Si le passage imposé au bio en 2021, et depuis annulé, a pu accélérer la hausse des prix de l'alimentation, il est faux d'affirmer que c'est la cause de la crise de régime qui a conduit à la démission (et la fuite) du président Rajapaksa. Les pénuries alimentaires que connaît le pays sont en premier lieu dues à un modèle économique qui a ruiné l'île. L'endettement extérieur du Sri Lanka a entraîné la dévaluation de sa monnaie (la roupie sri lankaise) et donc une explosion du prix des denrées alimentaires importées, alors que, dans le même temps, la population sri lankaise a perdu en revenus.

La guerre en Ukraine, les restrictions sur certaines exportations et la spéculation qui a fait grimper les prix de l'énergie se sont ajoutées comme des facteurs aggravants qui frappent de plein fouet le Sri Lanka. Une partie grandissante de la population ne mange pas à sa faim et le pays fait également face à des coupures d'électricité, des problèmes d'accès au gaz, au fioul ou à l'essence. "On est en pleine période de plantation de la récolte d'octobre et il n'y a plus de fioul pour faire fonctionner les motoculteurs", relève Jean-Joseph Boillot, qui craint que les prochaines récoltes ne soient délicates.

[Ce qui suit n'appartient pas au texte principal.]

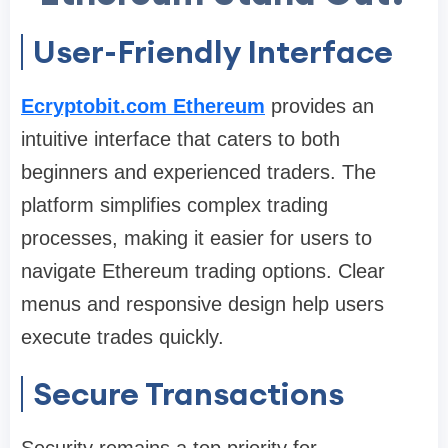
User-Friendly Interface
Ecryptobit.com Ethereum
provides an
intuitive interface that caters to both
beginners and experienced traders. The
platform simplifies complex trading
processes, making it easier for users to
navigate Ethereum trading options. Clear
menus and responsive design help users
execute trades quickly.
Secure Transactions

L'économiste veut tout de même garder espoir. "Les crises sont l'occasion de régler des problèmes qui s'étaient accumulés. Le monde paysan va développer une résilience. Il y a une opportunité pour le Sri Lanka de repartir sur des bases un peu plus saines et un peu plus solides." Jacques Caplat partage cet optimisme mais rappelle que "le passage au bio ne pourra se faire qu'avec les paysans, dans une dynamique de responsabilisation. Les paysans sri lankais veulent du bio en tant que technique performante pour produire des récoltes, pas en tant que label pour un marché destiné aux bobos du Nord."